(Stored records)
● ● ● ● ● ● ●

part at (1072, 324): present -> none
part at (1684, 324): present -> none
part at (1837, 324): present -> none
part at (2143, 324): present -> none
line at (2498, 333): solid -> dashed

● ● ● ● ● ● ●

Stated goal
Can you pull every line from the listing and reproduce each one without changing anything?

The reply
part at (1072, 324): present -> none
part at (1684, 324): present -> none
part at (1837, 324): present -> none
part at (2143, 324): present -> none
line at (2498, 333): solid -> dashed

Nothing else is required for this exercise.